# 1939 Hawthorne Zeppelin Bike



## Kansas Mason (Mar 3, 2022)

The Hawthorne Zep was the top of the line for Montgomery Ward in 1939. Price was just $39.95 with the single speed hub. The bicycle has side jeweled reflectors that illuminate, 3-way lock that locks in center or right or left angles, Twin Bar frame’ chrome plated chainguard. Fork; “Shockmaster” springer. Saddle; Rubber cushioned Troxel saddle. Pedals; Torrington “Signal” pedals. Hubs; New departure WD front. Headlight; Delta Twin Silver Ray. Chain; Diamond roller. Carrier; Deluxe rear carrier with built in taillight. Handlebars; Streamlined. Grips; Teardrop rubber grips. Mostly original; with two exceptions: installation of official Zep speedometer and a hand-painted lightning bolt enhancement applied by the original owner.


----------



## fordmike65 (Mar 3, 2022)

Price?


----------



## catfish (Mar 3, 2022)

Is it restored? More photos please


----------



## Kansas Mason (Mar 3, 2022)

catfish said:


> Is it restored? More photos please



Not to my knowledge.  These were given to our Foundation by a donor!


----------



## mrg (Mar 3, 2022)

Not a 39, no price or link?


----------



## FSH (Mar 3, 2022)

Looks like it is listed here 








						Kansas Masonic Foundation from ClickBid Mobile Bidding Mobile Bidding
					

ClickBid Mobile Bidding Silent Auction for Kansas Masonic Foundation. Smartphone bidding web application.




					cbo.io


----------



## catfish (Mar 3, 2022)

"The Hawthorne Zep was the top of the line for Montgomery Ward in 1939. Price was just $39.95 with the single speed hub. The bicycle has side jeweled reflectors that illuminate, 3-way lock that locks in center or right or left angles, Twin Bar frame’ chrome plated chainguard. Fork; “Shockmaster” springer. Saddle; Rubber cushioned Troxel saddle. Pedals; Torrington “Signal” pedals. Hubs; New departure WD front. Headlight; Delta Twin Silver Ray. Chain; Diamond roller. Carrier; Deluxe rear carrier with built in taillight. Handlebars; Streamlined. Grips; Teardrop rubber grips. Mostly original; with two exceptions: installation of official Zep speedometer and a hand-painted lightning bolt enhancement applied by the original owner"

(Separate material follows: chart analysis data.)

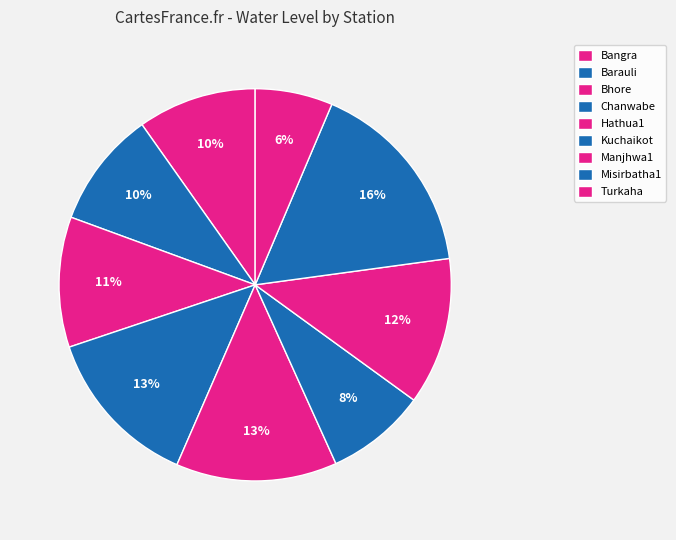

Between Manjhwa1 and Bangra, which is larger?

Manjhwa1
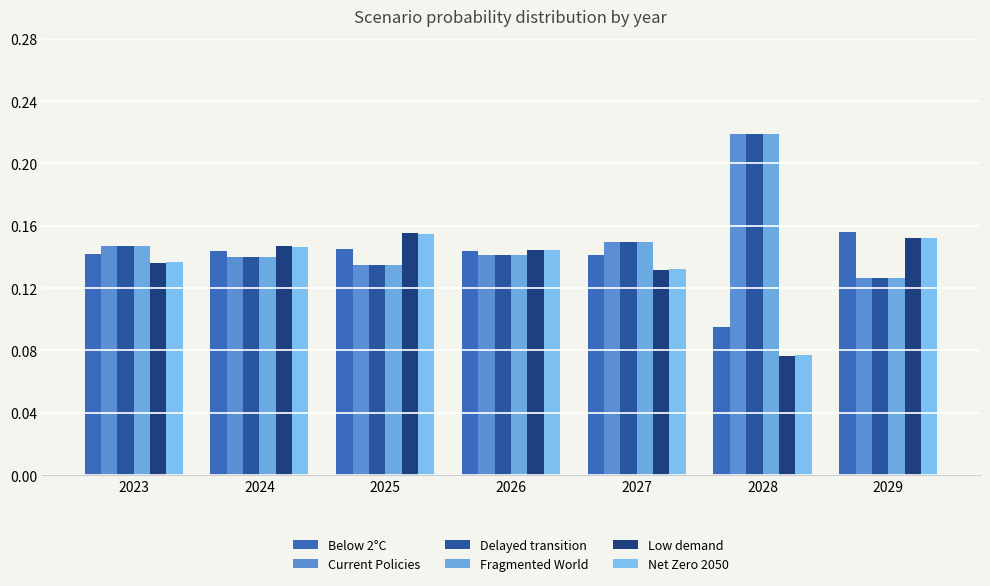

Is the value of Net Zero 2050 at 2024 greater than the value of Below 2°C at 2025?

Yes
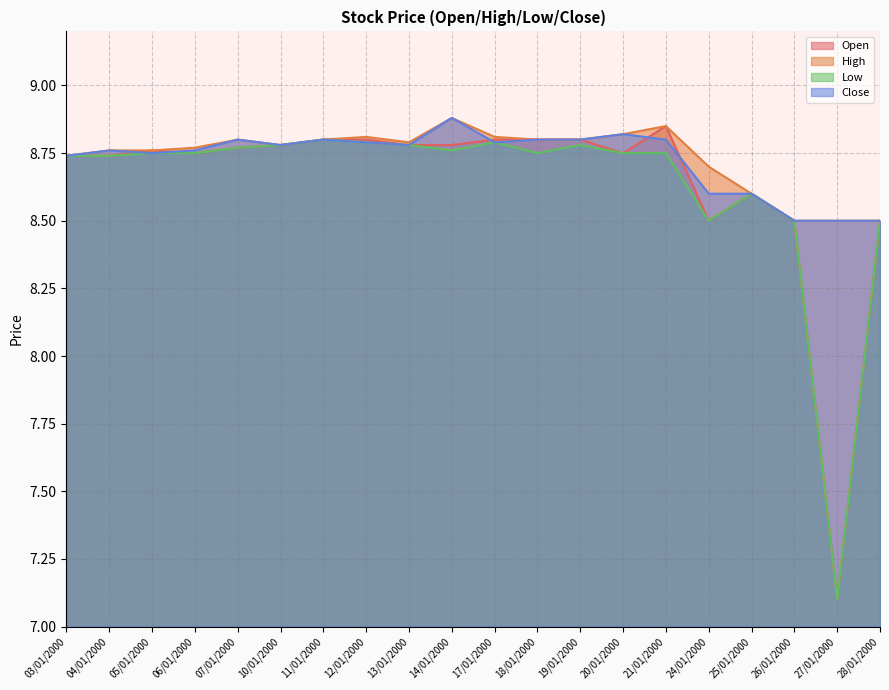

Count the number of data series in this chart.

4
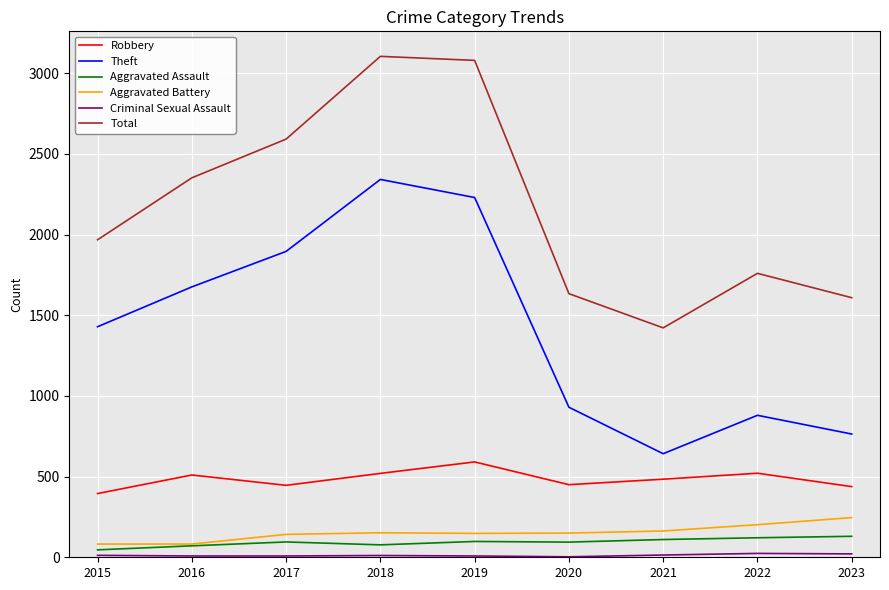

Which series has the largest total across all categories?

Total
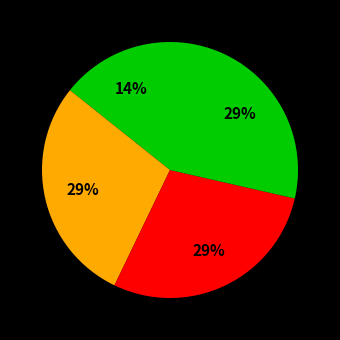

Count the number of slices in the pie.

4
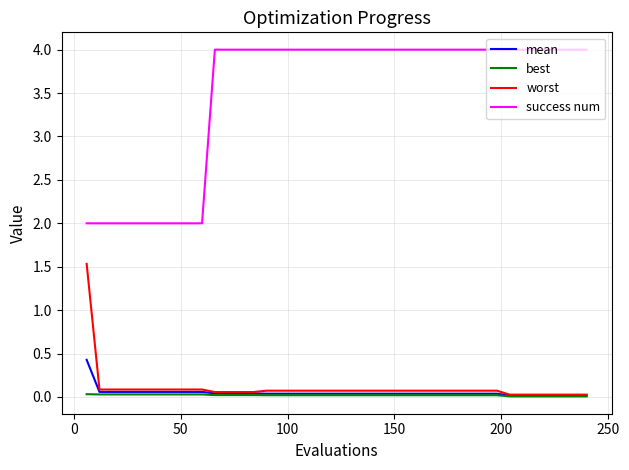

How many lines are shown in the chart?

4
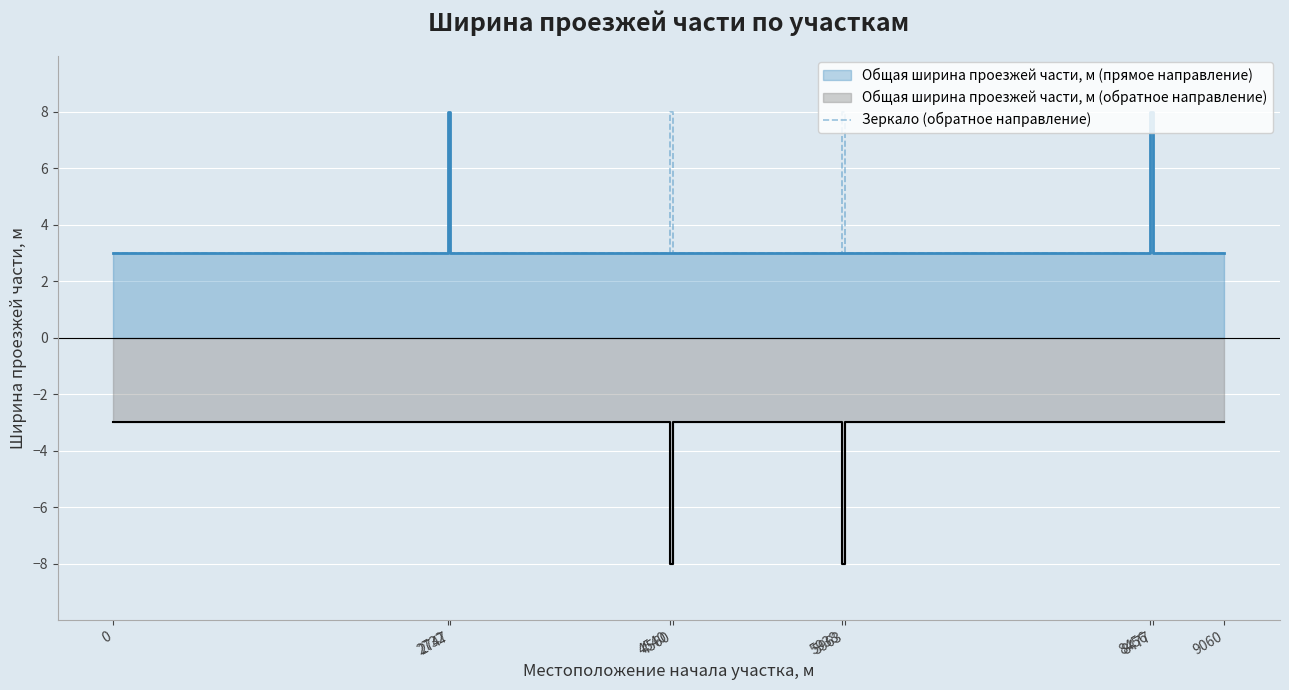

True or false: the data has more than 1 interior local peaks.

True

hand-painted lightning bolt enhancement applied by the original owner


----------



## Freqman1 (Mar 3, 2022)

Like the others said not 1939. I’d say 1937 and it does not have a “Shockmaster” spring fork. Those are not signal pedals which would not be correct for this year anyway. A decent looking bike with Some liberties taken but description is way off. V/r Shawn


----------



## Andrew Gorman (Mar 3, 2022)

I really like the lightning bolt!


----------



## OldSkipTooth (Mar 4, 2022)

I recall seeing that bike, or at least the tank, on Ebay a few years ago.


----------



## saladshooter (Mar 4, 2022)

OldSkipTooth said:


> I recall seeing that bike, or at least the tank, on Ebay a few years ago.




That was this bike.


----------



## bobcycles (Mar 4, 2022)

saladshooter said:


> That was this bike.
> View attachment 1582261



.....different bike


----------



## saladshooter (Mar 4, 2022)

The one I posted was on eBay for years. Not the one posted above.


bobcycles said:


> .....different bike


----------



## mrg (Mar 6, 2022)

The lighting bolt graphic is not a Hawthorn thing but came on other Snyder versions so some bad research on this restore


----------



## Barto (Mar 8, 2022)

I would Love to find a true (Snyder frame) Zep project bike.....especially a red one - at least a frame and fork with Lock!


----------



## bergarabians (Apr 18, 2022)

Freqman1 said:


> Like the others said not 1939. I’d say 1937 and it does not have a “Shockmaster” spring fork. Those are not signal pedals which would not be correct for this year anyway. A decent looking bike with Some liberties taken but description is way off. V/r Shawn



Shawn, Can you help me out with what the correct pedals would have been on a '37 Zep??
Thank in advance! - Mark


----------



## Freqman1 (Apr 19, 2022)

bergarabians said:


> Shawn, Can you help me out with what the correct pedals would have been on a '37 Zep??
> Thank in advance! - Mark



Torrington 10s. V/r Shawn


----------